> _Extract_:
Don't use ~www-data/.pgpass, use /etc/geni-ch/.pgpass

[MarshallBrinn]

It is a bad thing to be placing the database password in ~www-data which is publicly available. We should put the .pgpass file in some public place (e.g. /etc/geni-ch) and then invoke the psql command with the PGPASS= variable set.

This needs to be changed in our import_database.py script and some installation scripts that actually place the file in that location permanently.

Imported from trac ticket #637, created by mbrinn on 06-20-2013 at 10:55, last modified: 03-31-2015 at 14:27

[ahelsing]

I believe the import_database.py diff for this is:

diff --git a/sbin/import_database.py b/sbin/import_database.py
index f91e161.77d9033 100755
--- a/sbin/import_database.py
+++ b/sbin/import_database.py
@@ -91,7 +91,8 @@ class DatabaseImporter:
             run_cmd = ['/bin/bash', filename]
             if as_user:
                 os.chmod(filename, 0777)

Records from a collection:
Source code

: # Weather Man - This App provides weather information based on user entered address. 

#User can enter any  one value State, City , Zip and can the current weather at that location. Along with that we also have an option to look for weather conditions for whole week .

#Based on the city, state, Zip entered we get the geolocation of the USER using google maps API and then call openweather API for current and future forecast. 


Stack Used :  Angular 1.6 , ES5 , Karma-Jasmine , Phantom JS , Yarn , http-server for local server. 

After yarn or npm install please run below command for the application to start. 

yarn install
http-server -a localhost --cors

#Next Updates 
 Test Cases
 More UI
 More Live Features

> _What you will do_:
1) Print the passage of the .pgpass ticket that begins at the words "[MarshallBrinn]" and stops after the words "PGPASS= variable set.".
2) Where does the .pgpass ticket say the .pgpass file should be placed instead of ~www-data?
The material here is separate from the ticket.

> _Responses by task_:
1)
[MarshallBrinn]

It is a bad thing to be placing the database password in ~www-data which is publicly available. We should put the .pgpass file in some public place (e.g. /etc/geni-ch) and then invoke the psql command with the PGPASS= variable set.

2) /etc/geni-ch